多発性嚢胞腎
- メンバー
- 武藤 智

多発性嚢胞腎ADPKD の85%は16p13.3 に位置する遺伝子PKD1 の異常により発症し、15%は4q21-23 に位置する遺伝子PKD2 の異常によります。PKD1 遺伝子の遺伝子産物であるPolycystin-1 は腎尿細管細胞では細胞膜にβ -catenin やE-cadherin などの接着因子と結合して局在していることが報告されています。われわれはマウスのortholog であるPkd1 遺伝子exon2 以下のノックアウトマウスを初めて作成し解析してきました。
a. 多発性嚢胞腎のBiomarker 探索研究
尿中クレアチニンは腎機能の評価項目として確立し、多発性嚢胞腎患者においても日常診療でよく使われていますが、尿中クレアチニン値と嚢胞による腎容積の増大は必ずしも相関するとは限りません。多発性嚢胞腎患者にとっては腎不全の進行と嚢胞の巨大化は、患者様の生命予後とQOL を規定する臨床的に非常に大きな問題ですが、病態を反映したマーカーはありません。個々の患者様ではクレアチニンが上昇し始めるまで腎不全の進行はわかりませんし、腹部膨満感が出現しなければ嚢胞が巨大化していることすらわからないのが現状です。
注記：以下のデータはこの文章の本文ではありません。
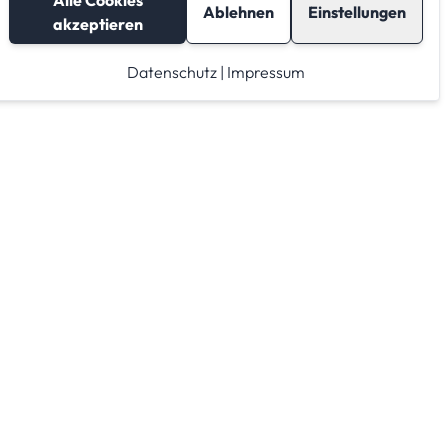
Alle Cookies
Ablehnen
Einstellungen
akzeptieren
Datenschutz
|
Impressum
Lagerraum mieten
Raumrechner
Lagerraum Anbieter von A-Z
Lagerraum Anbieter nach PLZ Gebieten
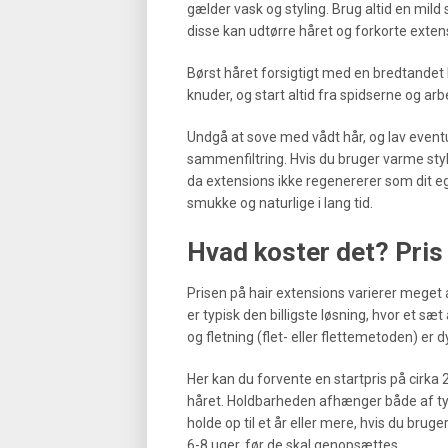
gælder vask og styling. Brug altid en mi
disse kan udtørre håret og forkorte extens
Børst håret forsigtigt med en bredtandet k
knuder, og start altid fra spidserne og arb
Undgå at sove med vådt hår, og lav eventu
sammenfiltring. Hvis du bruger varme st
da extensions ikke regenererer som dit eg
smukke og naturlige i lang tid.
Hvad koster det? Pris
Prisen på hair extensions varierer meget 
er typisk den billigste løsning, hvor et sæ
og fletning (flet- eller flettemetoden) er
Her kan du forvente en startpris på cirk
håret. Holdbarheden afhænger både af typ
holde op til et år eller mere, hvis du bru
6-8 uger, før de skal genopsættes.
そこで、多発性嚢胞腎患者の尿および血液を採取し、原因遺伝子であるPKD1 の遺伝子産物Polycistin1 および、他の関連蛋白発現量を測定し尿中クレアチニン値と比較することによって、多発性嚢胞腎の病態の臨床的に反映したマーカーの探索を行っています。
b. 多発性嚢胞腎とsuperoxide
様々な生物反応や外的ストレスで過剰に産生された superoxide はDNA に障害を与えるため、生体内では速
やかに消去する機構が必要とされています。生体に備わった唯一のsuperoxide を消去する機構として考えられているのがSuperoxide dismutase(SOD)です。SOD は、Superoxide と水素イオンから過酸化水素と酸素をつくる反応を触媒する酵素で、ヒトでは細胞質にある銅と亜鉛を含むSOD1、mitochondria にあるマンガンを含むSOD2、さ
らに細胞外に存在するextracellular SOD の3種のSODが知られています。多発性嚢胞腎は遺伝疾患ではありますが、同一家系内でも表現型と予後の個体差が大きいのが特徴です。つまりその表現型には、責任遺伝子であるPKD1 の異常だけではなく何らかの修飾因子が関与している可能性が考えられます。そこでわれわれはPkd1 とSod1 のダブルノックアウトマウスを作成し、その嚢胞発生等の表現型を検討しています。